Zgodnie z zapowiedzią zamieszczamy odpowiedź na kolejne kwestie, związane z wejściem w życie przepisów o RODO, o które zapytaliśmy pracowników biura prasowego GIODO. Nasz cykl tekstów o tej materii zawiera jeszcze kilka wskazówek dla warsztatów i sklepów z częściami samochodowymi. Czytając go, z każdym tygodniem staniecie się bogatsi w cenną wiedzę. Pamiętajcie jednak, że kolejne teksty o RODO na łamach MotoFocus, oznaczają coraz mniej czasu do przygotowania na przyszłoroczne zmiany.

Już 25 maja 2018 roku wejdą w życie nowe, unijne przepisy dotyczące ochrony danych osobowych – RODO. Duże korporacje z pewnością poradzą sobie ze zmianami szybko, o wiele trudniej mogą mieć małe i średnie przedsiębiorstwa, w tym warsztaty samochodowe.  Czy nasze obawy są uzasadnione?

Dużym przedsiębiorstwom może być o tyle łatwiej, że albo już zatrudniają, albo – gdy okaże się to konieczne – będzie ich stać na zatrudnienie fachowców, wspierających we wprowadzaniu zmian wynikających z reformy prawa ochrony danych osobowych. Trzeba jednak pamiętać, że w dużym przedsiębiorstwie może to być bardzo złożony i wieloaspektowy proces.

Zmian może wymagać wiele dokumentów czy stosowanych formularzy, a do nowych obowiązków i procedur trzeba przygotować liczny personel. Poza tym część dużych podmiotów będzie musiała spełnić bardziej rygorystyczne wymagania, choćby te związane z przeprowadzaniem tzw. oceny skutków dla ochrony danych.

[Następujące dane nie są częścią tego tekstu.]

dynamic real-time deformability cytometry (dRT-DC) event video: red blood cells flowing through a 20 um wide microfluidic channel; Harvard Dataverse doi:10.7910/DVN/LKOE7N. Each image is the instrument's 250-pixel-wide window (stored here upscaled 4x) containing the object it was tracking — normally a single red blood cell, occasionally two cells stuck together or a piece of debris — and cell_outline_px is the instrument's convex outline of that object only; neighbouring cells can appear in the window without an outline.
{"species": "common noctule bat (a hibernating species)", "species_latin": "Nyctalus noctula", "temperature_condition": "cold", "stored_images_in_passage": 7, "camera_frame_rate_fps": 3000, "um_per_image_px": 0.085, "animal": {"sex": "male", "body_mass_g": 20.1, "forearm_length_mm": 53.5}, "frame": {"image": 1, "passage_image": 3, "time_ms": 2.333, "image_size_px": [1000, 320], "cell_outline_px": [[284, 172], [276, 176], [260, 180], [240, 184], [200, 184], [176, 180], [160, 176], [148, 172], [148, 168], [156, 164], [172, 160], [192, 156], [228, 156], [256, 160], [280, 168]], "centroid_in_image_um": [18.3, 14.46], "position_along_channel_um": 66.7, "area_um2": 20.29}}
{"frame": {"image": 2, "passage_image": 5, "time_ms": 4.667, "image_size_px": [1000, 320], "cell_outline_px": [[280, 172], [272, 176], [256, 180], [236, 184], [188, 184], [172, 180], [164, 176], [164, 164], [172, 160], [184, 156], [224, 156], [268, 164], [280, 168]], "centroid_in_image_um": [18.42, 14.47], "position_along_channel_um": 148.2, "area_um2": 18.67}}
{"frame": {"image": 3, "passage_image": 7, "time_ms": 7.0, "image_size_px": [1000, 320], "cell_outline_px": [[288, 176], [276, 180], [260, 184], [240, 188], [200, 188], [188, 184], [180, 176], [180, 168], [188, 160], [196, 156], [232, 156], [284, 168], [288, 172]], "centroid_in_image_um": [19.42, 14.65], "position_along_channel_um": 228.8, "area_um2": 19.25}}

Z kolei małym podmiotom, mimo iż zazwyczaj przetwarzają mniej danych osobowych i w mało skomplikowany sposób, bez odpowiedniej wiedzy i fachowego wsparcia może być trudniej sprostać nowym wymaganiom, zwłaszcza w zakresie zabezpieczania danych osobowych.

Zatem wszyscy z równą troską powinni podejść do sprostania nowym wymaganiom wynikającym z rozporządzenia, zwłaszcza że do rozpoczęcia ich stosowania jest coraz bliżej – już niecały rok.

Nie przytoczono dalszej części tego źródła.